Saturday, September 30, 2006
Friday, September 29, 2006
Wednesday, September 27, 2006
I wonder how many folks have started a blog, and let it die when it didn't get them the fame, fortune, notoriety, etc. that they were hoping for? I've heard about myspace folks who have pleaded for people to visit their online world, and even posted angry words to that same world for being ignored.
This is understandable for a secular site. I believe it was the comedian Steve Martin who said that his job was basically "Dig Me!" Isn't that the not-so-secret motivation of most of the online community? Problem is, most folks who would even read a blog are too busy creating their own.
This tendency for self-glorification remains even once we come to know Jesus. Our pride is, in fact, the main thing that must be killed off (however slowly) as we gradually align our thoughts with those of our creator.
As a blogger for God, I have often asked myself what my real motivation for blogging is. Is it REALLY to glorify God, or is it to "Dig Me!" In all honesty, I believe that both motivations are there. All I can do is continually offer prayers of thanks that Jesus has already forgiven my "bloggers pride," and request that God would glorify Himself through this vehicle DESPITE my impurities.
One of the temptations for the blogger is to obsessively track the number of readers, and/or comments. I've deliberately removed my "hit-counter" to minimize this temptation. After all, can God only use a blog that attracts thousands of readers? Could God get his message across with a poorly written testimony? This brings to mind Paul's warning to keep your message simple:
2 Corinthians 11:3
"But I fear, lest by any means, as the serpent beguiled Eve through his subtilty, so your minds should be corrupted from the simplicity that is in Christ."
What then, should be the goal of any God blog? Simply, to spread the message of Christ crucified, and the redemption available to man. Any time the focus shifts from the message to the messenger, the goal is lost.
However, does this mean that one should not use their talents to glorify God? Hardly. In a perverse way, I believe that Satan even uses a person's humility to curb their efforts for the Kingdom. Natural, healthy humility can be over-emphasized to prevent a person from even using their gifts for Kingdom work. Similarly, a worker's perceived lack of results can make it feel pointless to continue. This frustration at not seeing big results looms largest when we compare ourselves to others. If a new blogger expects to have an impact like that of Charles Spurgeon, throwing in the towel will be tempting.
Today's Bible reading in the Hope Life journal included the first 2 chapters of Haggai. Those who have been called to rebuild the temple of God are dragging their heals for the same reasons I've discussed above:
- I've got my own issues to take care of first
- Our paltry efforts pale in comparison to the splendorous temple that Solomon built
- etcI wonder if any of the workers also dwelled on things like:
Of course, the good news is that God encouraged these builders, and reminded them that they could expect His resources (of energy, talent, etc) once they got working.
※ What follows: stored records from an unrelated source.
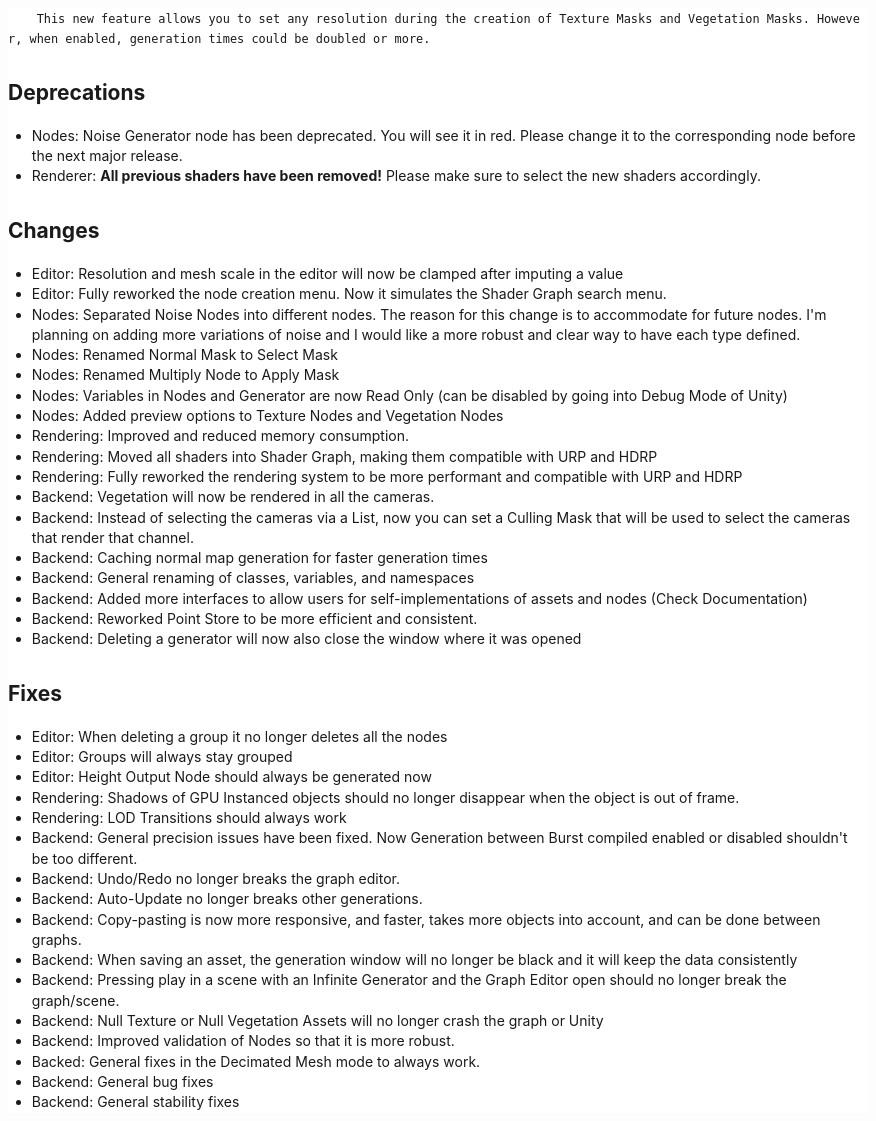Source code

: 		This new feature allows you to set any resolution during the creation of Texture Masks and Vegetation Masks. However, when enabled, generation times could be doubled or more.
	
## Deprecations
- Nodes: Noise Generator node has been deprecated. You will see it in red. Please change it to the corresponding node before the next major release.
- Renderer: **All previous shaders have been removed!** Please make sure to select the new shaders accordingly.

## Changes
- Editor: Resolution and mesh scale in the editor will now be clamped after imputing a value
- Editor: Fully reworked the node creation menu. Now it simulates the Shader Graph search menu. 
- Nodes: Separated Noise Nodes into different nodes.
		The reason for this change is to accommodate for future nodes. I'm planning on adding more variations of noise and I would like a more robust and clear way to have each type defined. 
- Nodes: Renamed Normal Mask to Select Mask
- Nodes: Renamed Multiply Node to Apply Mask
- Nodes: Variables in Nodes and Generator are now Read Only (can be disabled by going into Debug Mode of Unity)
- Nodes: Added preview options to Texture Nodes and Vegetation Nodes
- Rendering: Improved and reduced memory consumption.
- Rendering: Moved all shaders into Shader Graph, making them compatible with URP and HDRP
- Rendering: Fully reworked the rendering system to be more performant and compatible with URP and HDRP
- Backend: Vegetation will now be rendered in all the cameras. 
- Backend: Instead of selecting the cameras via a List, now you can set a Culling Mask that will be used to select the cameras that render that channel.
- Backend: Caching normal map generation for faster generation times
- Backend: General renaming of classes, variables, and namespaces
- Backend: Added more interfaces to allow users for self-implementations of assets and nodes (Check Documentation)
- Backend: Reworked Point Store to be more efficient and consistent. 
- Backend: Deleting a generator will now also close the window where it was opened

## Fixes
- Editor: When deleting a group it no longer deletes all the nodes
- Editor: Groups will always stay grouped
- Editor: Height Output Node should always be generated now
- Rendering: Shadows of GPU Instanced objects should no longer disappear when the object is out of frame. 
- Rendering: LOD Transitions should always work
- Backend: General precision issues have been fixed. Now Generation between Burst compiled enabled or disabled shouldn't be too different.
- Backend: Undo/Redo no longer breaks the graph editor.
- Backend: Auto-Update no longer breaks other generations. 
- Backend: Copy-pasting is now more responsive, and faster, takes more objects into account, and can be done between graphs. 
- Backend: When saving an asset, the generation window will no longer be black and it will keep the data consistently
- Backend: Pressing play in a scene with an Infinite Generator and the Graph Editor open should no longer break the graph/scene. 
- Backend: Null Texture or Null Vegetation Assets will no longer crash the graph or Unity
- Backend: Improved validation of Nodes so that it is more robust.
- Backed: General fixes in the Decimated Mesh mode to always work.
- Backend: General bug fixes
- Backend: General stability fixes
He told them to get going, and leave the outcome to Him. For some awesome commentary on this, I direct you to one of my favorite expositors, John Piper (the kind of writer/speaker that I should NEVER compare myself to, lest I become discouraged).
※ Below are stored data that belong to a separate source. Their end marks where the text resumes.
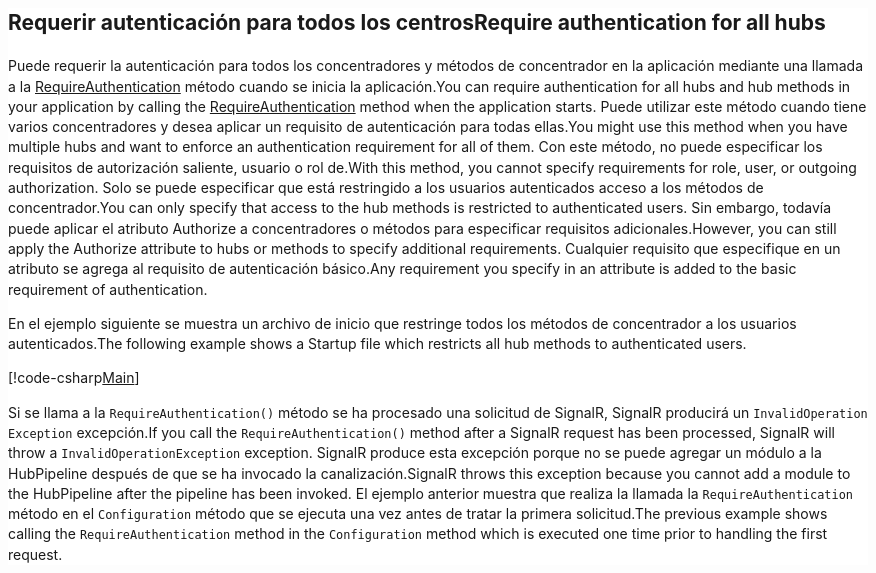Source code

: <a id="requireauth"></a>

## <a name="require-authentication-for-all-hubs"></a><span data-ttu-id="d480c-143">Requerir autenticación para todos los centros</span><span class="sxs-lookup"><span data-stu-id="d480c-143">Require authentication for all hubs</span></span>

<span data-ttu-id="d480c-144">Puede requerir la autenticación para todos los concentradores y métodos de concentrador en la aplicación mediante una llamada a la [RequireAuthentication](https://msdn.microsoft.com/library/microsoft.aspnet.signalr.hubpipelineextensions.requireauthentication(v=vs.111).aspx) método cuando se inicia la aplicación.</span><span class="sxs-lookup"><span data-stu-id="d480c-144">You can require authentication for all hubs and hub methods in your application by calling the [RequireAuthentication](https://msdn.microsoft.com/library/microsoft.aspnet.signalr.hubpipelineextensions.requireauthentication(v=vs.111).aspx) method when the application starts.</span></span> <span data-ttu-id="d480c-145">Puede utilizar este método cuando tiene varios concentradores y desea aplicar un requisito de autenticación para todas ellas.</span><span class="sxs-lookup"><span data-stu-id="d480c-145">You might use this method when you have multiple hubs and want to enforce an authentication requirement for all of them.</span></span> <span data-ttu-id="d480c-146">Con este método, no puede especificar los requisitos de autorización saliente, usuario o rol de.</span><span class="sxs-lookup"><span data-stu-id="d480c-146">With this method, you cannot specify requirements for role, user, or outgoing authorization.</span></span> <span data-ttu-id="d480c-147">Solo se puede especificar que está restringido a los usuarios autenticados acceso a los métodos de concentrador.</span><span class="sxs-lookup"><span data-stu-id="d480c-147">You can only specify that access to the hub methods is restricted to authenticated users.</span></span> <span data-ttu-id="d480c-148">Sin embargo, todavía puede aplicar el atributo Authorize a concentradores o métodos para especificar requisitos adicionales.</span><span class="sxs-lookup"><span data-stu-id="d480c-148">However, you can still apply the Authorize attribute to hubs or methods to specify additional requirements.</span></span> <span data-ttu-id="d480c-149">Cualquier requisito que especifique en un atributo se agrega al requisito de autenticación básico.</span><span class="sxs-lookup"><span data-stu-id="d480c-149">Any requirement you specify in an attribute is added to the basic requirement of authentication.</span></span>

<span data-ttu-id="d480c-150">En el ejemplo siguiente se muestra un archivo de inicio que restringe todos los métodos de concentrador a los usuarios autenticados.</span><span class="sxs-lookup"><span data-stu-id="d480c-150">The following example shows a Startup file which restricts all hub methods to authenticated users.</span></span>

[!code-csharp[Main](hub-authorization/samples/sample3.cs)]

<span data-ttu-id="d480c-151">Si se llama a la `RequireAuthentication()` método se ha procesado una solicitud de SignalR, SignalR producirá un `InvalidOperationException` excepción.</span><span class="sxs-lookup"><span data-stu-id="d480c-151">If you call the `RequireAuthentication()` method after a SignalR request has been processed, SignalR will throw a `InvalidOperationException` exception.</span></span> <span data-ttu-id="d480c-152">SignalR produce esta excepción porque no se puede agregar un módulo a la HubPipeline después de que se ha invocado la canalización.</span><span class="sxs-lookup"><span data-stu-id="d480c-152">SignalR throws this exception because you cannot add a module to the HubPipeline after the pipeline has been invoked.</span></span> <span data-ttu-id="d480c-153">El ejemplo anterior muestra que realiza la llamada la `RequireAuthentication` método en el `Configuration` método que se ejecuta una vez antes de tratar la primera solicitud.</span><span class="sxs-lookup"><span data-stu-id="d480c-153">The previous example shows calling the `RequireAuthentication` method in the `Configuration` method which is executed one time prior to handling the first request.</span></span>

<a id="custom"></a>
- I'm not good at construction - who am I to build?
- If you can't do a job well, it's not worth doing. I don't have the proper time, energy, etc. for this project, so it's better left undone
Hey, speaking of the blogging world, I'm so happy to see that two folks in my life have decided to contribute. One is Mike Remedios, who hosts the men's Bible study I like to attend. Second is his wife Alice, who is seriously gifted in the culinary arts department. Both are blogging their reflections on the Hope Journal daily Bible reading plan (scroll down under the heading "Daily Devotionals).
So, for all God's bloggers, I pray that He use us and our efforts for His glory alone. May our efforts direct our readers to the Bible, the Word, the Christ. Praise be to the most high God, the God of Abraham, Isaac, and Jacob.
Friday, September 15, 2006
This bunch of creative Christians is launching a campaign in the UK to get people talking about Jesus. The site even links to a myspace site where folks can converse. What a great way to get folks thinking.
No doubt, the campaign will garner plenty of criticism from non-believers, and believers alike (who will frown upon a beer glass being paired with Jesus).
If you believe that using elements of popular culture to help spread the gospel is O.K., keep reading. If not, you'll probably not like the ideas I present next, and I would redirect you here (please understand this is my crude attempt at humour).
Still reading? O.K.. Well, why stop at using a beer glass to provoke thoughts on God? There are plenty of other vices (false idols) we can choose from...
How about drugs? The thing is with chemical highs, you never get enough. With little more than very casual use, tolerence kicks in, and now the user gets locked in to a pattern of seeking the drug for comfort. Like every addiction, enough uses creates a need that did not exist before. God made us with deep-seated needs for something beyond everyday existence, but a relationship with Him is the only thing that will ultimately satisfy that need. If that were not the case, addicts might report highly fulfilling lives, and not continue to suffer feelings of pointlessnes. I've met plenty of folks who report that they have enjoyed temporary highs, but no one has ever told me that their drug of choice is a satisfying answer to the "why are we here" question.